An exact copy of all the data is the expected answer.
*** Begin section ***
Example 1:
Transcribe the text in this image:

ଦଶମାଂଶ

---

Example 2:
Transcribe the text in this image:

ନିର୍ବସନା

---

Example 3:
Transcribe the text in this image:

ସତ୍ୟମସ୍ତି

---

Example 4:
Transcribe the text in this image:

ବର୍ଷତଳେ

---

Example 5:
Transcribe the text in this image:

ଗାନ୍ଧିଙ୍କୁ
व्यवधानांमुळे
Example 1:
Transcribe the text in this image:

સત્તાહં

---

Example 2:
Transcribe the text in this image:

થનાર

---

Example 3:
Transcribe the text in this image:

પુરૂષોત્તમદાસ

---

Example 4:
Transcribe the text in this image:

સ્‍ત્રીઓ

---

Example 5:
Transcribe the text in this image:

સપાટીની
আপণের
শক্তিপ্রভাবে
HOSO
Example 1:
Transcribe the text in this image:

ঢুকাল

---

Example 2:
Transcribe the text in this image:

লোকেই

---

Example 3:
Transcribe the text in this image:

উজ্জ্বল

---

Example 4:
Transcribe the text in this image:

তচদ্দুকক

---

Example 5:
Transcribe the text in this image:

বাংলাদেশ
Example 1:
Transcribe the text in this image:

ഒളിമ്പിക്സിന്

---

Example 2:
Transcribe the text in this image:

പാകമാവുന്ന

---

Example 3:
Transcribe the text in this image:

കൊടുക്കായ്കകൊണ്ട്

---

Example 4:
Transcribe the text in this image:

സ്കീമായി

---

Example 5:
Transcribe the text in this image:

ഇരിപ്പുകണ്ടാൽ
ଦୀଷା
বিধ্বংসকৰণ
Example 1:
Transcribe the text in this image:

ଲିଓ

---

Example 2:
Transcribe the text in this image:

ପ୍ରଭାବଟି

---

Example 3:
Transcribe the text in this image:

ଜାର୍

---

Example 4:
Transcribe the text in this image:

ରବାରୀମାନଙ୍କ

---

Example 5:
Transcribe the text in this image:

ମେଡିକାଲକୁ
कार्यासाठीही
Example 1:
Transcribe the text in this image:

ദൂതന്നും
*** End section ***
=== Answer area ===
Example 1:
Transcribe the text in this image:

ଦଶମାଂଶ

---

Example 2:
Transcribe the text in this image:

ନିର୍ବସନା

---

Example 3:
Transcribe the text in this image:

ସତ୍ୟମସ୍ତି

---

Example 4:
Transcribe the text in this image:

ବର୍ଷତଳେ

---

Example 5:
Transcribe the text in this image:

ଗାନ୍ଧିଙ୍କୁ
व्यवधानांमुळे
Example 1:
Transcribe the text in this image:

સત્તાહં

---

Example 2:
Transcribe the text in this image:

થનાર

---

Example 3:
Transcribe the text in this image:

પુરૂષોત્તમદાસ

---

Example 4:
Transcribe the text in this image:

સ્‍ત્રીઓ

---

Example 5:
Transcribe the text in this image:

સપાટીની
আপণের
শক্তিপ্রভাবে
HOSO
Example 1:
Transcribe the text in this image:

ঢুকাল

---

Example 2:
Transcribe the text in this image:

লোকেই

---

Example 3:
Transcribe the text in this image:

উজ্জ্বল

---

Example 4:
Transcribe the text in this image:

তচদ্দুকক

---

Example 5:
Transcribe the text in this image:

বাংলাদেশ
Example 1:
Transcribe the text in this image:

ഒളിമ്പിക്സിന്

---

Example 2:
Transcribe the text in this image:

പാകമാവുന്ന

---

Example 3:
Transcribe the text in this image:

കൊടുക്കായ്കകൊണ്ട്

---

Example 4:
Transcribe the text in this image:

സ്കീമായി

---

Example 5:
Transcribe the text in this image:

ഇരിപ്പുകണ്ടാൽ
ଦୀଷା
বিধ্বংসকৰণ
Example 1:
Transcribe the text in this image:

ଲିଓ

---

Example 2:
Transcribe the text in this image:

ପ୍ରଭାବଟି

---

Example 3:
Transcribe the text in this image:

ଜାର୍

---

Example 4:
Transcribe the text in this image:

ରବାରୀମାନଙ୍କ

---

Example 5:
Transcribe the text in this image:

ମେଡିକାଲକୁ
कार्यासाठीही
Example 1:
Transcribe the text in this image:

ദൂതന്നും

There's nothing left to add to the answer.